[Dataset records]
▬▬▬▬▬▬

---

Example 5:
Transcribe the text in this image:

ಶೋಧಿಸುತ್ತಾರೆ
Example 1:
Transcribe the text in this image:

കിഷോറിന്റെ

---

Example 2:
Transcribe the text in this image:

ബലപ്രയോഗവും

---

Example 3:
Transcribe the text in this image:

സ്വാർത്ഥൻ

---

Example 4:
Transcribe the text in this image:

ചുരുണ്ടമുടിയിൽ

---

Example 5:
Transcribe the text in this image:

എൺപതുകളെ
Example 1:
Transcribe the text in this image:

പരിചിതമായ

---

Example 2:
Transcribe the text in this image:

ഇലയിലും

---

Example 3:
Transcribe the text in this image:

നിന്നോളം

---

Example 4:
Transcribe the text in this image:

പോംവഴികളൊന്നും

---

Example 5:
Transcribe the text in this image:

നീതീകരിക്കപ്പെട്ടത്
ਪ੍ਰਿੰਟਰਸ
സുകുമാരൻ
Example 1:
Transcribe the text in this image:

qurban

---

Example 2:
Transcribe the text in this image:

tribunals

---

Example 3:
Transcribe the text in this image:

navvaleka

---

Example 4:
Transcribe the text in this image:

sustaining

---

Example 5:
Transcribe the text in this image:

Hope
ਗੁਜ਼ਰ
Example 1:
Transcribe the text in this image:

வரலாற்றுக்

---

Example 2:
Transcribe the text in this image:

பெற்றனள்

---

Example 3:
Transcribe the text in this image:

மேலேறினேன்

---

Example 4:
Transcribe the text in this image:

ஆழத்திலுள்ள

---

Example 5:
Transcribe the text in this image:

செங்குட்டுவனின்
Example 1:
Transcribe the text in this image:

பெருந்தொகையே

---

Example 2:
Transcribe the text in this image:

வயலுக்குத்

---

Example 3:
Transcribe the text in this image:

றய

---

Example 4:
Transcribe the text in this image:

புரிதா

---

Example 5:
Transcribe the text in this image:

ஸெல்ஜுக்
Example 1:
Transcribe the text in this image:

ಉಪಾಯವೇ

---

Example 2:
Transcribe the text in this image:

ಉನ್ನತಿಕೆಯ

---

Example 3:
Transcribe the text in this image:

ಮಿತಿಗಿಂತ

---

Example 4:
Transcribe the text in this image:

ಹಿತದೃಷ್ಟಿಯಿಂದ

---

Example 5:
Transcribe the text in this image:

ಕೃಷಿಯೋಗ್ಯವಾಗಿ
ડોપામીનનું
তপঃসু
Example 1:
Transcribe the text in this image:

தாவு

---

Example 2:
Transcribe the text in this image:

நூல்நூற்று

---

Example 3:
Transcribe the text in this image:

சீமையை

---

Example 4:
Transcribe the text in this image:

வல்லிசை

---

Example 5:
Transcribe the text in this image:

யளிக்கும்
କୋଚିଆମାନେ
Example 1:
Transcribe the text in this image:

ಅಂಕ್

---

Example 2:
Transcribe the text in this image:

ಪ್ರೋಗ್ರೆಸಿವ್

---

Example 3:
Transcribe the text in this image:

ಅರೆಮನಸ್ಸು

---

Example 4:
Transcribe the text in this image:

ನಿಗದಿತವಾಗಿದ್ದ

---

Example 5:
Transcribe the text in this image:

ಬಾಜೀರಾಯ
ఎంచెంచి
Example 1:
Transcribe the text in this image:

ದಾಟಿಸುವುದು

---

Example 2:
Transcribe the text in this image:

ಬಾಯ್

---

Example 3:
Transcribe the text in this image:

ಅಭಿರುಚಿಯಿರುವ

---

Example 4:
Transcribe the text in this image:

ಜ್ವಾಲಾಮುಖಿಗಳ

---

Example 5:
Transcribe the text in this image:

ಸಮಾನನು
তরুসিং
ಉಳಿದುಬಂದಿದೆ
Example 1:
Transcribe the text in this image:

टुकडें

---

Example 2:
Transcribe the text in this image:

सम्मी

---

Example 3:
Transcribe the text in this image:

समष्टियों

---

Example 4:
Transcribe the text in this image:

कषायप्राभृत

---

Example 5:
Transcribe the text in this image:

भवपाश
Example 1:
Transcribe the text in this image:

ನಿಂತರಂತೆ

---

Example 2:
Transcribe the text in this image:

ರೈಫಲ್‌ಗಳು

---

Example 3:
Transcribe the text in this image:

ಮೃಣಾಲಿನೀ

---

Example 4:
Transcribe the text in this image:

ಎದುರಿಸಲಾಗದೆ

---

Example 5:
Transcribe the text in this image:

▬▬▬▬▬▬

▶ [BRIEF]: The entries are to be retyped in full, with no alteration.

▶ [SOLUTION FOR THIS EXERCISE]:
---

Example 5:
Transcribe the text in this image:

ಶೋಧಿಸುತ್ತಾರೆ
Example 1:
Transcribe the text in this image:

കിഷോറിന്റെ

---

Example 2:
Transcribe the text in this image:

ബലപ്രയോഗവും

---

Example 3:
Transcribe the text in this image:

സ്വാർത്ഥൻ

---

Example 4:
Transcribe the text in this image:

ചുരുണ്ടമുടിയിൽ

---

Example 5:
Transcribe the text in this image:

എൺപതുകളെ
Example 1:
Transcribe the text in this image:

പരിചിതമായ

---

Example 2:
Transcribe the text in this image:

ഇലയിലും

---

Example 3:
Transcribe the text in this image:

നിന്നോളം

---

Example 4:
Transcribe the text in this image:

പോംവഴികളൊന്നും

---

Example 5:
Transcribe the text in this image:

നീതീകരിക്കപ്പെട്ടത്
ਪ੍ਰਿੰਟਰਸ
സുകുമാരൻ
Example 1:
Transcribe the text in this image:

qurban

---

Example 2:
Transcribe the text in this image:

tribunals

---

Example 3:
Transcribe the text in this image:

navvaleka

---

Example 4:
Transcribe the text in this image:

sustaining

---

Example 5:
Transcribe the text in this image:

Hope
ਗੁਜ਼ਰ
Example 1:
Transcribe the text in this image:

வரலாற்றுக்

---

Example 2:
Transcribe the text in this image:

பெற்றனள்

---

Example 3:
Transcribe the text in this image:

மேலேறினேன்

---

Example 4:
Transcribe the text in this image:

ஆழத்திலுள்ள

---

Example 5:
Transcribe the text in this image:

செங்குட்டுவனின்
Example 1:
Transcribe the text in this image:

பெருந்தொகையே

---

Example 2:
Transcribe the text in this image:

வயலுக்குத்

---

Example 3:
Transcribe the text in this image:

றய

---

Example 4:
Transcribe the text in this image:

புரிதா

---

Example 5:
Transcribe the text in this image:

ஸெல்ஜுக்
Example 1:
Transcribe the text in this image:

ಉಪಾಯವೇ

---

Example 2:
Transcribe the text in this image:

ಉನ್ನತಿಕೆಯ

---

Example 3:
Transcribe the text in this image:

ಮಿತಿಗಿಂತ

---

Example 4:
Transcribe the text in this image:

ಹಿತದೃಷ್ಟಿಯಿಂದ

---

Example 5:
Transcribe the text in this image:

ಕೃಷಿಯೋಗ್ಯವಾಗಿ
ડોપામીનનું
তপঃসু
Example 1:
Transcribe the text in this image:

தாவு

---

Example 2:
Transcribe the text in this image:

நூல்நூற்று

---

Example 3:
Transcribe the text in this image:

சீமையை

---

Example 4:
Transcribe the text in this image:

வல்லிசை

---

Example 5:
Transcribe the text in this image:

யளிக்கும்
କୋଚିଆମାନେ
Example 1:
Transcribe the text in this image:

ಅಂಕ್

---

Example 2:
Transcribe the text in this image:

ಪ್ರೋಗ್ರೆಸಿವ್

---

Example 3:
Transcribe the text in this image:

ಅರೆಮನಸ್ಸು

---

Example 4:
Transcribe the text in this image:

ನಿಗದಿತವಾಗಿದ್ದ

---

Example 5:
Transcribe the text in this image:

ಬಾಜೀರಾಯ
ఎంచెంచి
Example 1:
Transcribe the text in this image:

ದಾಟಿಸುವುದು

---

Example 2:
Transcribe the text in this image:

ಬಾಯ್

---

Example 3:
Transcribe the text in this image:

ಅಭಿರುಚಿಯಿರುವ

---

Example 4:
Transcribe the text in this image:

ಜ್ವಾಲಾಮುಖಿಗಳ

---

Example 5:
Transcribe the text in this image:

ಸಮಾನನು
তরুসিং
ಉಳಿದುಬಂದಿದೆ
Example 1:
Transcribe the text in this image:

टुकडें

---

Example 2:
Transcribe the text in this image:

सम्मी

---

Example 3:
Transcribe the text in this image:

समष्टियों

---

Example 4:
Transcribe the text in this image:

कषायप्राभृत

---

Example 5:
Transcribe the text in this image:

भवपाश
Example 1:
Transcribe the text in this image:

ನಿಂತರಂತೆ

---

Example 2:
Transcribe the text in this image:

ರೈಫಲ್‌ಗಳು

---

Example 3:
Transcribe the text in this image:

ಮೃಣಾಲಿನೀ

---

Example 4:
Transcribe the text in this image:

ಎದುರಿಸಲಾಗದೆ

---

Example 5:
Transcribe the text in this image:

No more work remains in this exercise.